= Freight Books =

Defunct British publisher

Freight Books was an independent publisher based in Glasgow. It published books for an English speaking readership, including award-winning literary fiction, poetry, illustrated non-fiction and humour. Freight Books was named Scotland's Publisher of the Year 2015 by the Saltire Society. Freight Books published the debut novel of Martin Cathcart Froden, the winner of the 2015 Dundee International Book Prize.
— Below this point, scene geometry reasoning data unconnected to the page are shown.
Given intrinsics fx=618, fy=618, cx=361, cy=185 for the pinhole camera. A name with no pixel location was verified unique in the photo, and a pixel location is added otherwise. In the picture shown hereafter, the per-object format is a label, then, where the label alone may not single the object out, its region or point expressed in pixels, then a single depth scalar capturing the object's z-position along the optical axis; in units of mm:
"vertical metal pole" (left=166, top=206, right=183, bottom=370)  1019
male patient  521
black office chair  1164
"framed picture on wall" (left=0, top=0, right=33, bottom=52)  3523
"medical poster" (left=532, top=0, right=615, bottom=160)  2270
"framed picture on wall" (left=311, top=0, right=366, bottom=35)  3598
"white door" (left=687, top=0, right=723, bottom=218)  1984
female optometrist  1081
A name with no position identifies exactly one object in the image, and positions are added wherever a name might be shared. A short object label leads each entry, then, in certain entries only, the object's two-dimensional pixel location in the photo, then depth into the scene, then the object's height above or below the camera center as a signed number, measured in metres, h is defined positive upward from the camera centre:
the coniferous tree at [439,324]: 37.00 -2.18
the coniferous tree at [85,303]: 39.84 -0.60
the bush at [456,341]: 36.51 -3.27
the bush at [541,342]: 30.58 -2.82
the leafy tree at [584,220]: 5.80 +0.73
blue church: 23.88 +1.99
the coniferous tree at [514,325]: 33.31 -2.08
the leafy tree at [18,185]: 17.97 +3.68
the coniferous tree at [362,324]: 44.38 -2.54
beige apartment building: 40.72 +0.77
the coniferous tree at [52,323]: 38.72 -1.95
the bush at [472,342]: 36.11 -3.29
The company was founded as an imprint of Freight Design by Adrian Searle in 2011. The publisher increased its output each year, at its peak publishing 35 titles in 2016, with notable publications including Gutter magazine, a Scottish magazine of new writing established in 2009 (and still in existence), Jellyfish by Janice Galloway and the international bestseller The Hairdresser of Harare by Tendai Huchu.

Freight Books acquired Cargo Publishing in September 2015.
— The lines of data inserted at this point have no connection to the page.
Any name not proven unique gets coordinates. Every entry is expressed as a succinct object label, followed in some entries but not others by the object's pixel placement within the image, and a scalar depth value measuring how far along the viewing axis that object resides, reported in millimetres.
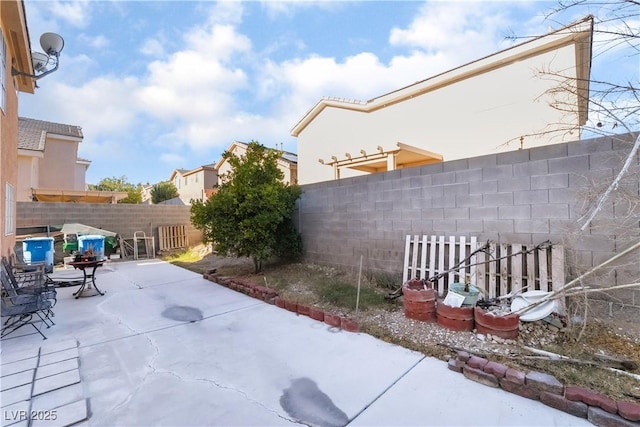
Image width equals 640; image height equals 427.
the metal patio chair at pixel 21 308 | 3660
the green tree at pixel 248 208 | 6508
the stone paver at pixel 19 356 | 3020
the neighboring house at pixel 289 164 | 15953
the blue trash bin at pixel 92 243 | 8680
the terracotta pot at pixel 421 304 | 3820
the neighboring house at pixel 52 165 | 12234
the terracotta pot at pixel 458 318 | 3479
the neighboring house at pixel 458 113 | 7594
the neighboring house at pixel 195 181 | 24531
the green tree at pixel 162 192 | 25688
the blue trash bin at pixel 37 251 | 7363
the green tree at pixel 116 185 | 36281
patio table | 5520
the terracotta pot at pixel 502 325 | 3207
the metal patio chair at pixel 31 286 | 4109
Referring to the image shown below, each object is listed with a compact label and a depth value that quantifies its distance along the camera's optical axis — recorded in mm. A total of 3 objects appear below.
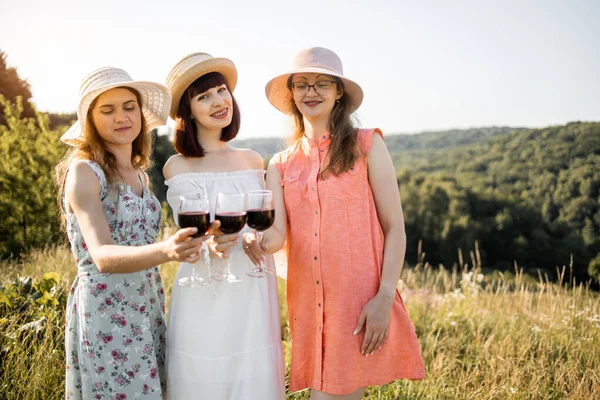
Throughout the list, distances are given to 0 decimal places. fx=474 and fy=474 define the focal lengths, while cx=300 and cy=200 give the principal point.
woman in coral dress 2703
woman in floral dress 2633
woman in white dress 2732
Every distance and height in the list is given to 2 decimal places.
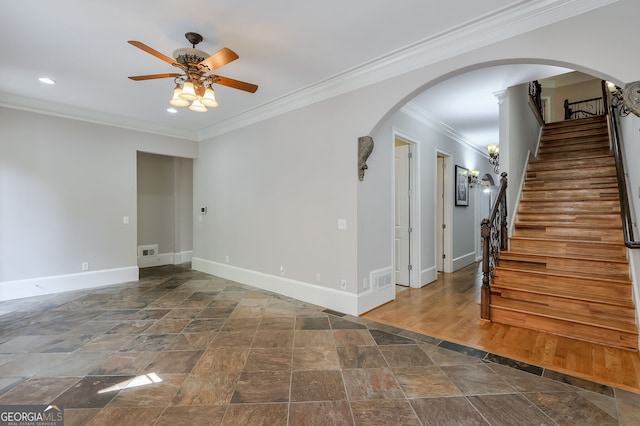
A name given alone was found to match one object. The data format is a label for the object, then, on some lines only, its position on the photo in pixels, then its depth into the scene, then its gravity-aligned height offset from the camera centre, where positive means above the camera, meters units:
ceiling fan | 2.50 +1.30
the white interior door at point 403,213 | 4.91 +0.00
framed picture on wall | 6.03 +0.56
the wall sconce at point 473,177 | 6.69 +0.83
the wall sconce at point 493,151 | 6.02 +1.30
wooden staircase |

In April 2017 Searle left the business citing "differences over strategic direction" between himself and fellow director Davinder Samrai. Two months later Freight Books was offered for sale through the Publishing Scotland website. The company was finally liquidated that December and it disappeared from the Scottish Publishing scene after failing to find a suitable buyer. Authors left the publishing house with unpaid royalties.

== Notable authors and works ==

- Janice Galloway:
  - Jellyfish (2015), shortlisted for the Saltire Society Literary Award in Literary Fiction, long-listed for the Frank O'Connor International Short Story Award

- Pippa Goldschmidt:
  - The Falling Sky (2013), runner-up in the 2012 Dundee International Book Prize
  - The Need for Better Regulation of Outer Space (2015), longlisted for the Frank O'Connor International Short Story Award
  - I Am Because You Are (2015), as an editor

- Kirstin Innes:
  - Fishnet (2015), Winner of the Guardian Not the Booker Prize

- J David Simons:
  - A Woman of Integrity (2017)

== Prizes ==
2015: Freight won publisher of the year by the Saltire Society.
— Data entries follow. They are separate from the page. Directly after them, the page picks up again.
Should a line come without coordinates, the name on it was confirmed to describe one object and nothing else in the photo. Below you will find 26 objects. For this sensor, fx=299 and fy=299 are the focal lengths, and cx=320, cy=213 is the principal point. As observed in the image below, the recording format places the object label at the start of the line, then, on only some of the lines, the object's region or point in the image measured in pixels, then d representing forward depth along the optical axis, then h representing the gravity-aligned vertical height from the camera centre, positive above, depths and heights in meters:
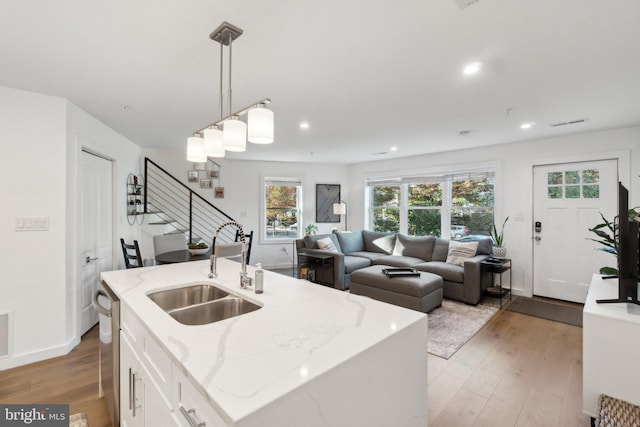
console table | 1.75 -0.85
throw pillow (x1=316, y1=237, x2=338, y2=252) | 5.26 -0.56
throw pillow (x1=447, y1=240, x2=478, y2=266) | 4.55 -0.60
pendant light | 1.49 +0.45
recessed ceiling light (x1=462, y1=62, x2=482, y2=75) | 2.17 +1.08
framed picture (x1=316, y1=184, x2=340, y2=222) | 6.91 +0.31
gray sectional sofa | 4.19 -0.76
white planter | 4.54 -0.60
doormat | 3.66 -1.28
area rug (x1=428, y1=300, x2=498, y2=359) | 2.95 -1.29
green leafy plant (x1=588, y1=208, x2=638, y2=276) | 2.11 -0.21
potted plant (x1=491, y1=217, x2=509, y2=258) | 4.55 -0.46
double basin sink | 1.69 -0.55
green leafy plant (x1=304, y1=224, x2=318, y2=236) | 6.56 -0.35
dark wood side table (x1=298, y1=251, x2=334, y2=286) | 4.93 -0.89
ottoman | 3.66 -0.98
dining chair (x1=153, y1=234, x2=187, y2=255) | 4.54 -0.46
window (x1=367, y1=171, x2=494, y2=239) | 5.10 +0.17
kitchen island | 0.83 -0.48
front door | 3.99 -0.12
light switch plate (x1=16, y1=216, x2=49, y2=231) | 2.63 -0.08
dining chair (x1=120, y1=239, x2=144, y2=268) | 3.41 -0.50
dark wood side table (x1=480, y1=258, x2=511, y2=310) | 4.20 -0.82
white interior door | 3.21 -0.16
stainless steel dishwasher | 1.78 -0.83
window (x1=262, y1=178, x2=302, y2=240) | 6.59 +0.12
2015: Killochries by Jim Carruth shortlisted for the Saltire Society Scottish Poetry Book of the Year Award.

2015: Lifeblood by Gill Fyffe shortlisted for the Saltire Society Scottish Non-Fiction Book of the Year Award.

2015: Jellyfish by Janice Galloway shortlisted for the Saltire Society Scottish Fiction Book of the Year Award.

2015: Fishnet by Kirsten Innes won the Guardian Not the Booker Prize.

2012: The Falling Sky by Pippa Goldschmidt was runner-up in the Dundee International Book Prize.

2012: Furnace by Wayne Price longlisted for the Frank O'Connor Prize and nominated for the Saltire Scottish First Book of the Year.

2010: Gutter won the Chairman's Award at the Scottish Design Awards.